** Records supplied follows **

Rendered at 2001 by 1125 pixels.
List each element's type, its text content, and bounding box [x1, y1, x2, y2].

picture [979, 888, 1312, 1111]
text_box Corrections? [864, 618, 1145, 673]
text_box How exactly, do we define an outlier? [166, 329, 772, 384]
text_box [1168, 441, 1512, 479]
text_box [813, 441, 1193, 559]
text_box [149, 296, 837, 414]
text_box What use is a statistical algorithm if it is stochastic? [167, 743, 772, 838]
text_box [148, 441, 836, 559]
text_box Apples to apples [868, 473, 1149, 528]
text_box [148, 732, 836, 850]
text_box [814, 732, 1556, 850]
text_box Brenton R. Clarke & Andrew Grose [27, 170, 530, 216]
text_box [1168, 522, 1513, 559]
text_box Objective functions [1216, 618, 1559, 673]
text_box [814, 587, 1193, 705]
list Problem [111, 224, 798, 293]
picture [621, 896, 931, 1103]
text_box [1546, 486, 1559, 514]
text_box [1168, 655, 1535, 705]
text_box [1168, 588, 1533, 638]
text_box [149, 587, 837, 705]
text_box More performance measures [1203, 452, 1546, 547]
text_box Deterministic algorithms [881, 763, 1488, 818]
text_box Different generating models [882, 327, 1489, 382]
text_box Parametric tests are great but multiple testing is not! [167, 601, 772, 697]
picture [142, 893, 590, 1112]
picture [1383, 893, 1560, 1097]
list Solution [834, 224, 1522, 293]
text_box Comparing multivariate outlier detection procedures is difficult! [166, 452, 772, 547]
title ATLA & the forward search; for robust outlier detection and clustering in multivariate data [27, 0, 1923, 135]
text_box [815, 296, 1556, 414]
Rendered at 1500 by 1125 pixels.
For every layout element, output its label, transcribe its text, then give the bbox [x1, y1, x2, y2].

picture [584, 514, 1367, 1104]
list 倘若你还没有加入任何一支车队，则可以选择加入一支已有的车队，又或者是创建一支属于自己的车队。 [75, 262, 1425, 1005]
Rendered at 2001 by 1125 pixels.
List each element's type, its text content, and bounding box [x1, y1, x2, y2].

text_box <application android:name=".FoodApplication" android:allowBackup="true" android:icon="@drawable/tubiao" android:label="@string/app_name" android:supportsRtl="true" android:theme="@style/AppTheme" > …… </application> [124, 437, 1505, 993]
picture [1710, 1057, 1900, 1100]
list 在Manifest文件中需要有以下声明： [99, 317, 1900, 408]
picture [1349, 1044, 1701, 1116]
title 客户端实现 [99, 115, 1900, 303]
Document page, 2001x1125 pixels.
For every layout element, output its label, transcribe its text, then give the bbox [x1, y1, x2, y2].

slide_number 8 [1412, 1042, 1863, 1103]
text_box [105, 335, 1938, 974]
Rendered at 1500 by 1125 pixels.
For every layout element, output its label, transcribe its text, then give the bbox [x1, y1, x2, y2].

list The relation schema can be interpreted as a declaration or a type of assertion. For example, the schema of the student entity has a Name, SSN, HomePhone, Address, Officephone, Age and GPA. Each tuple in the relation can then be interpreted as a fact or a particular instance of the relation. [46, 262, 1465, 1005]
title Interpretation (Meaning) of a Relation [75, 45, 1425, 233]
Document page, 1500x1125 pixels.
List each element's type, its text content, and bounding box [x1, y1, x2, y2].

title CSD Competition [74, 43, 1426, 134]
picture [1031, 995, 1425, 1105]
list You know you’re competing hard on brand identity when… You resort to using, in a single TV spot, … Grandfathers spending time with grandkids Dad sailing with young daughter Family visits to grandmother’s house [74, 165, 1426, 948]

** End of Records supplied **

▶ [Task details]: Each line of the material above needs to be returned exactly as written.

▶ [Task response]:
Rendered at 2001 by 1125 pixels.
List each element's type, its text content, and bounding box [x1, y1, x2, y2].

picture [979, 888, 1312, 1111]
text_box Corrections? [864, 618, 1145, 673]
text_box How exactly, do we define an outlier? [166, 329, 772, 384]
text_box [1168, 441, 1512, 479]
text_box [813, 441, 1193, 559]
text_box [149, 296, 837, 414]
text_box What use is a statistical algorithm if it is stochastic? [167, 743, 772, 838]
text_box [148, 441, 836, 559]
text_box Apples to apples [868, 473, 1149, 528]
text_box [148, 732, 836, 850]
text_box [814, 732, 1556, 850]
text_box Brenton R. Clarke & Andrew Grose [27, 170, 530, 216]
text_box [1168, 522, 1513, 559]
text_box Objective functions [1216, 618, 1559, 673]
text_box [814, 587, 1193, 705]
list Problem [111, 224, 798, 293]
picture [621, 896, 931, 1103]
text_box [1546, 486, 1559, 514]
text_box [1168, 655, 1535, 705]
text_box [1168, 588, 1533, 638]
text_box [149, 587, 837, 705]
text_box More performance measures [1203, 452, 1546, 547]
text_box Deterministic algorithms [881, 763, 1488, 818]
text_box Different generating models [882, 327, 1489, 382]
text_box Parametric tests are great but multiple testing is not! [167, 601, 772, 697]
picture [142, 893, 590, 1112]
picture [1383, 893, 1560, 1097]
list Solution [834, 224, 1522, 293]
text_box Comparing multivariate outlier detection procedures is difficult! [166, 452, 772, 547]
title ATLA & the forward search; for robust outlier detection and clustering in multivariate data [27, 0, 1923, 135]
text_box [815, 296, 1556, 414]
Rendered at 1500 by 1125 pixels.
For every layout element, output its label, transcribe its text, then give the bbox [x1, y1, x2, y2].

picture [584, 514, 1367, 1104]
list 倘若你还没有加入任何一支车队，则可以选择加入一支已有的车队，又或者是创建一支属于自己的车队。 [75, 262, 1425, 1005]
Rendered at 2001 by 1125 pixels.
List each element's type, its text content, and bounding box [x1, y1, x2, y2].

text_box <application android:name=".FoodApplication" android:allowBackup="true" android:icon="@drawable/tubiao" android:label="@string/app_name" android:supportsRtl="true" android:theme="@style/AppTheme" > …… </application> [124, 437, 1505, 993]
picture [1710, 1057, 1900, 1100]
list 在Manifest文件中需要有以下声明： [99, 317, 1900, 408]
picture [1349, 1044, 1701, 1116]
title 客户端实现 [99, 115, 1900, 303]
Document page, 2001x1125 pixels.
For every layout element, output its label, transcribe its text, then give the bbox [x1, y1, x2, y2].

slide_number 8 [1412, 1042, 1863, 1103]
text_box [105, 335, 1938, 974]
Rendered at 1500 by 1125 pixels.
For every layout element, output its label, transcribe its text, then give the bbox [x1, y1, x2, y2].

list The relation schema can be interpreted as a declaration or a type of assertion. For example, the schema of the student entity has a Name, SSN, HomePhone, Address, Officephone, Age and GPA. Each tuple in the relation can then be interpreted as a fact or a particular instance of the relation. [46, 262, 1465, 1005]
title Interpretation (Meaning) of a Relation [75, 45, 1425, 233]
Document page, 1500x1125 pixels.
List each element's type, its text content, and bounding box [x1, y1, x2, y2].

title CSD Competition [74, 43, 1426, 134]
picture [1031, 995, 1425, 1105]
list You know you’re competing hard on brand identity when… You resort to using, in a single TV spot, … Grandfathers spending time with grandkids Dad sailing with young daughter Family visits to grandmother’s house [74, 165, 1426, 948]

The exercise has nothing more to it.